彼がガブリエルのレギュラーを脅かすには時間はかかると思うが、本人はCBのほうが自分の強みを活かせると述べていることもあり、今後は注目ポイントかもしれない。
ヒンカピエがアーセナルにもたらすものとして、The Athleticの記事(Thom Harris)を引用しよう。
- ヒンカピエは、アナリティクスで簡単に評価できる選手ではない
- バック3の左、あるいはウィングバックでも、彼のアウトプットはしばしば戦術的役割で左右されるから
- レヴァークーゼンでは2023夏にAlejandro Grimaldoが加入したことで、彼の役割はより深いものになり、ビルドアップにフォーカスするようになった
- しかし、それでも彼は左サイドの複数のポジションでたくさんのプレイ経験がある
- ポジションが深くても、彼はプッシュアップして前にいるチームメイトとよくポジションを入れ替え、オーヴァーラッピング/アンダーラッピングのランでアタッキングサードに侵入していった
- 彼はふたつのポジションでハイスタンダードでプレイできる、まさにヴァーサティリティがある
- 成熟したポゼッションプレイとパワーを兼ね備えた稀有な例
- アーセナルのバック3ではLCBとしてすんなりフィットするはずで、ハイラインを維持しているときには、そのペイスとパワーで新しい次元をもたらす
- だが、アルテタのチームの左サイドに足りなかったのはワイドでの爆発。
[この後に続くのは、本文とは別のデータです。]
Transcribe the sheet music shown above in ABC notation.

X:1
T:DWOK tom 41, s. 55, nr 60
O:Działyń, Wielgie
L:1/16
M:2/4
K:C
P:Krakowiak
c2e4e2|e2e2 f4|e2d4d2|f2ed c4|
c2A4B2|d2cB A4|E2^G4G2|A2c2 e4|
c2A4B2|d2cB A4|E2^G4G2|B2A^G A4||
彼が左ワイドをオーヴァーラップしていくとき、止めるのは難しい
- そしていまやアーセナルの左サイドには、ヨクレスのチャネルランがあり、マドゥエケのダイレクトドリブリングがあり、エゼの個人技がある。LBでは、MLSとカラフィオーリとロテイトのオプションにもなれる
- アーセナルは右に比肩できる左フランクを築こうとしている
以上。なるほどっす。
攻撃のヒンカピエ。いいね。
Piero Hincapie – Attacking quality pic.twitter.com/zJxs9axij4
— – (@imzftbi) August 29, 2025
アーセナルは左サイドにもアタッキングFBが必要?
アーセナルでは、ティンバーやベンジャミンの右サイドでのオーヴァーラップが効果的だったり、本来は中央にいるエゼがLWでプレイする可能性もありで、左にも積極的に攻撃参加するアタッキングFBが必要ではないかという議論がしばらくある。
ジンチェンコのInverted FBがアーセナル再生のきっかけになって以来、それが一周して、ワイドエリアを激しく上下動するKTの時代に戻ってきたような錯覚をおぼえる。
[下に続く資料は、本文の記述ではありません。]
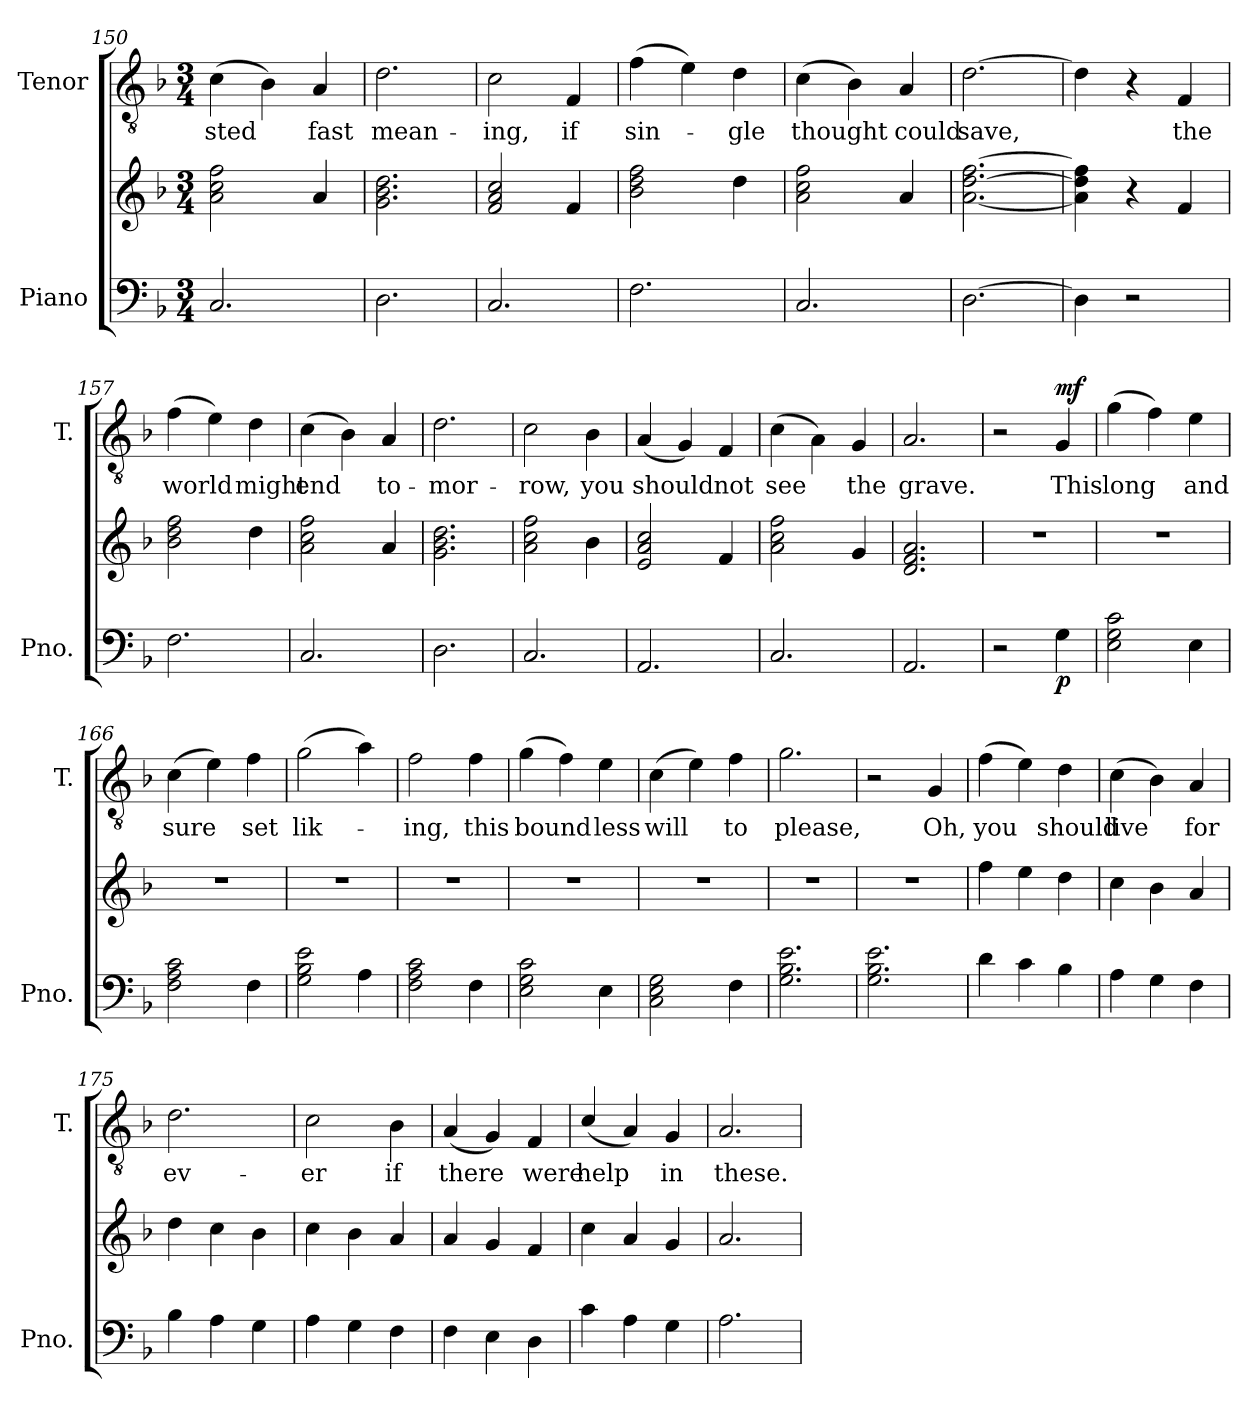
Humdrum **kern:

**kern	**kern	**dynam	**kern	**text	**dynam
*part2	*part2	*part2	*part1	*part1	*part1
*staff3	*staff2	*staff2/3	*staff1	*staff1	*staff1
*I"Piano	*	*	*I"Tenor	*	*
*I'Pno.	*	*	*I'T.	*	*
!!LO:PB:g=z
*clefF4	*clefG2	*	*clefGv2	*	*
*k[b-]	*k[b-]	*	*k[b-]	*	*
*M3/4	*M3/4	*	*M3/4	*	*
=150	=150	=150	=150	=150	=150
!	!	!	!	!LO:LY:b	!
2.C/	2a\ 2cc\ 2ff\	.	(>4c\	-sted	.
.	.	.	4B-\)	.	.
!	!	!	!	!LO:LY:b	!
.	4a/	.	4A/	fast	.
=151	=151	=151	=151	=151	=151
!	!	!	!	!LO:LY:b	!
2.D\	2.g\ 2.b-\ 2.dd\	.	2.d\	mean-	.
=152	=152	=152	=152	=152	=152
!	!	!	!	!LO:LY:b	!
2.C/	2f/ 2a/ 2cc/	.	2c\	-ing,	.
!	!	!	!	!LO:LY:b	!
.	4f/	.	4F/	if	.
=153	=153	=153	=153	=153	=153
!	!	!	!	!LO:LY:b	!
2.F\	2b-\ 2dd\ 2ff\	.	(>4f\	sin-	.
.	.	.	4e\)	.	.
!	!	!	!	!LO:LY:b	!
.	4dd\	.	4d\	gle	.
=154	=154	=154	=154	=154	=154
!	!	!	!	!LO:LY:b	!
2.C/	2a\ 2cc\ 2ff\	.	(>4c\	thought	.
.	.	.	4B-\)	.	.
!	!	!	!	!LO:LY:b	!
.	4a/	.	4A/	could	.
=155	=155	=155	=155	=155	=155
!	!	!	!	!LO:LY:b	!
[2.D\	[2.a\ [2.dd\ [2.ff\	.	[2.d\	save,	.
=156	=156	=156	=156	=156	=156
4D\]	4a\] 4dd\] 4ff\]	.	4d\]	.	.
2r	4r	.	4r	.	.
!	!	!	!	!LO:LY:b	!
.	4f/	.	4F/	the	.
=157	=157	=157	=157	=157	=157
!	!	!	!	!LO:LY:b	!
2.F\	2b-\ 2dd\ 2ff\	.	(>4f\	world	.
.	.	.	4e\)	.	.
!	!	!	!	!LO:LY:b	!
.	4dd\	.	4d\	might	.
!!LO:LB:g=z
=158	=158	=158	=158	=158	=158
!	!	!	!	!LO:LY:b	!
2.C/	2a\ 2cc\ 2ff\	.	(>4c\	end	.
.	.	.	4B-\)	.	.
!	!	!	!	!LO:LY:b	!
.	4a/	.	4A/	to-	.
=159	=159	=159	=159	=159	=159
!	!	!	!	!LO:LY:b	!
2.D\	2.g\ 2.b-\ 2.dd\	.	2.d\	-mor-	.
=160	=160	=160	=160	=160	=160
!	!	!	!	!LO:LY:b	!
2.C/	2a\ 2cc\ 2ff\	.	2c\	-row,	.
!	!	!	!	!LO:LY:b	!
.	4b-\	.	4B-\	you	.
=161	=161	=161	=161	=161	=161
!	!	!	!	!LO:LY:b	!
2.AA/	2e/ 2a/ 2cc/	.	(<4A/	should	.
.	.	.	4G/)	.	.
!	!	!	!	!LO:LY:b	!
.	4f/	.	4F/	not	.
=162	=162	=162	=162	=162	=162
!	!	!	!	!LO:LY:b	!
2.C/	2a\ 2cc\ 2ff\	.	(>4c\	see	.
.	.	.	4A\)	.	.
!	!	!	!	!LO:LY:b	!
.	4g/	.	4G/	the	.
=163	=163	=163	=163	=163	=163
!	!	!	!	!LO:LY:b	!
2.AA/	2.d/ 2.f/ 2.a/	.	2.A/	grave.	.
=164	=164	=164	=164	=164	=164
2r	2.r	.	2r	.	.
!	!	!LO:DY:b=2	!	!LO:LY:b	!LO:DY:a
4G\	.	p	4G/	This	mf
=165	=165	=165	=165	=165	=165
!	!	!	!	!LO:LY:b	!
2E\ 2G\ 2c\	2.r	.	(>4g\	long	.
.	.	.	4f\)	.	.
!	!	!	!	!LO:LY:b	!
4E\	.	.	4e\	and	.
=166	=166	=166	=166	=166	=166
!	!	!	!	!LO:LY:b	!
2F\ 2A\ 2c\	2.r	.	(>4c\	sure	.
.	.	.	4e\)	.	.
!	!	!	!	!LO:LY:b	!
4F\	.	.	4f\	set	.
!!LO:LB:g=z
=167	=167	=167	=167	=167	=167
!	!	!	!	!LO:LY:b	!
2G\ 2B-\ 2e\	2.r	.	(>2g\	lik-	.
4A\	.	.	4a\)	.	.
=168	=168	=168	=168	=168	=168
!	!	!	!	!LO:LY:b	!
2F\ 2A\ 2c\	2.r	.	2f\	ing,	.
!	!	!	!	!LO:LY:b	!
4F\	.	.	4f\	this	.
=169	=169	=169	=169	=169	=169
!	!	!	!	!LO:LY:b	!
2E\ 2G\ 2c\	2.r	.	(>4g\	-bound	.
.	.	.	4f\)	.	.
!	!	!	!	!LO:LY:b	!
4E\	.	.	4e\	-less	.
=170	=170	=170	=170	=170	=170
!	!	!	!	!LO:LY:b	!
2C\ 2E\ 2G\	2.r	.	(>4c\	will	.
.	.	.	4e\)	.	.
!	!	!	!	!LO:LY:b	!
4F\	.	.	4f\	to	.
=171	=171	=171	=171	=171	=171
!	!	!	!	!LO:LY:b	!
2.G\ 2.B-\ 2.e\	2.r	.	2.g\	please,	.
=172	=172	=172	=172	=172	=172
2.G\ 2.B-\ 2.e\	2.r	.	2r	.	.
!	!	!	!	!LO:LY:b	!
.	.	.	4G/	Oh,	.
=173	=173	=173	=173	=173	=173
!	!	!	!	!LO:LY:b	!
4d\	4ff\	.	(>4f\	you	.
4c\	4ee\	.	4e\)	.	.
!	!	!	!	!LO:LY:b	!
4B-\	4dd\	.	4d\	should	.
=174	=174	=174	=174	=174	=174
!	!	!	!	!LO:LY:b	!
4A\	4cc\	.	(>4c\	live	.
4G\	4b-\	.	4B-\)	.	.
!	!	!	!	!LO:LY:b	!
4F\	4a/	.	4A/	for	.
!!LO:PB:g=z
=175	=175	=175	=175	=175	=175
!	!	!	!	!LO:LY:b	!
4B-\	4dd\	.	2.d\	ev-	.
4A\	4cc\	.	.	.	.
4G\	4b-\	.	.	.	.
=176	=176	=176	=176	=176	=176
!	!	!	!	!LO:LY:b	!
4A\	4cc\	.	2c\	-er	.
4G\	4b-\	.	.	.	.
!	!	!	!	!LO:LY:b	!
4F\	4a/	.	4B-\	if	.
=177	=177	=177	=177	=177	=177
!	!	!	!	!LO:LY:b	!
4F\	4a/	.	(<4A/	there	.
4E\	4g/	.	4G/)	.	.
!	!	!	!	!LO:LY:b	!
4D\	4f/	.	4F/	were	.
=178	=178	=178	=178	=178	=178
!	!	!	!	!LO:LY:b	!
4c\	4cc\	.	(<4c/	help	.
4A\	4a/	.	4A/)	.	.
!	!	!	!	!LO:LY:b	!
4G\	4g/	.	4G/	in	.
=179	=179	=179	=179	=179	=179
!	!	!	!	!LO:LY:b	!
2.A\	2.a/	.	2.A/	these.	.
=	=	=	=	=	=
*-	*-	*-	*-	*-	*-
その意味で、今シーズンのLBでのカラフィオーリの優先は興味深いと思う。彼はあきらかにCMポジションにInvertするだけのLBではなく、より柔軟に攻撃にからんでいるだろう。アーセナルのLBは、チームのなかでもかなり戦術的制約が多く課されたポジションだろうが、それよりももっと攻撃の自由を与えられているというか。カラフィオーリはそれをうまくやっている。
そこにウィングバックとして、攻撃脅威になれるヒンカピエが入ってくる。
アルテタが彼に期待しているのは、守備のクオリティはもちろん、やはり攻撃での魅力ではないだろうか。相手DFに敗けない走力と左足のクロス。ハイライト動画を観ると彼とヨクレスの相性がよさそうで彼らの連携がイメージできる気がする。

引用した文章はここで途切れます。